Treatment of juvenile open angle glaucoma can be both conservative and surgical, but most specialists regard the second option as the most reliable way to eliminate this condition. The use of medications (drops based on pilocarpine, epinephrine or clonidine) is allowed as part of preoperative therapy or if there are contraindications to surgery. The essence of the operation is reduced to the formation of more passable paths for the outflow of watery moisture, which leads to a decrease in intraocular pressure. In recent years, minimally invasive laser techniques for the elimination have been gaining popularity.
Prognosis and prevention
Relative to other hereditary forms of glaucoma, the prognosis of this disease is more favorable. Firstly, it is characterized by less pronounced manifestations and progresses slowly, which gives more time for its diagnosis and subsequent treatment.
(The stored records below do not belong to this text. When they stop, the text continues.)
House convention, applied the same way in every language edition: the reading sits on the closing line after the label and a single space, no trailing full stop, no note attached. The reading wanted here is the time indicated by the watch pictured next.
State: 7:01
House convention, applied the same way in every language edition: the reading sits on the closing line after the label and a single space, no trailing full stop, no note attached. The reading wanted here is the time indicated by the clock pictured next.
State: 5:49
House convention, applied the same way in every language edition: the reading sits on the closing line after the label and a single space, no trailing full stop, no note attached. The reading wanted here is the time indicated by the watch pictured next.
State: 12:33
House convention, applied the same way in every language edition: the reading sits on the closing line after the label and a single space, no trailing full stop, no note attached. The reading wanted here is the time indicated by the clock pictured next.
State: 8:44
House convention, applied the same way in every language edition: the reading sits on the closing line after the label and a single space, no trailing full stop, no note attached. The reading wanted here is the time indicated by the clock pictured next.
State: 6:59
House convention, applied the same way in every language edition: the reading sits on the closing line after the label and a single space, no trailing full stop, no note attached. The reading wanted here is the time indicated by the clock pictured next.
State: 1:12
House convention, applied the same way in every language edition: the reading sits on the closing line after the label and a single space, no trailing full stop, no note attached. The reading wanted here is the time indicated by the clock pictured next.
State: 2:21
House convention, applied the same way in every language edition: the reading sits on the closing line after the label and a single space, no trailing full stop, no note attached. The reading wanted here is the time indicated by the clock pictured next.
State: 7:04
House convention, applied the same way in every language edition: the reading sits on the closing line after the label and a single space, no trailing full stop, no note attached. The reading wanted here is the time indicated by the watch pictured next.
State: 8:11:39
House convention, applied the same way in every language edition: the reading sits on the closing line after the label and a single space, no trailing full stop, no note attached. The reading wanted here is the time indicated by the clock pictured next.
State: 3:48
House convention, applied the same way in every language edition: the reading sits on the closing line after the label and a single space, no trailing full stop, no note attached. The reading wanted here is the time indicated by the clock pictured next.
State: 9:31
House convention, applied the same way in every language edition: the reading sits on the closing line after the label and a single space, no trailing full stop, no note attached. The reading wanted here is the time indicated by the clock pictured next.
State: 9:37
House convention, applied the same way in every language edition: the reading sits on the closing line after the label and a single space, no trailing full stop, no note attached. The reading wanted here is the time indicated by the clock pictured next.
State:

Secondly, the development begins at the conscious age of the child, when he is already able to inform adults about the subjective manifestations of this pathology, which also contributes to its timely detection. Cases of blindness due to this condition are quite rare and are recorded only with prolonged neglect of symptoms or refusal of treatment for one reason or another. Prevention of primary juvenile open angle glaucoma is possible only with prenatal or genetic diagnosis in the first years of a child’s life, which is reasonable to do if relatives have such a condition.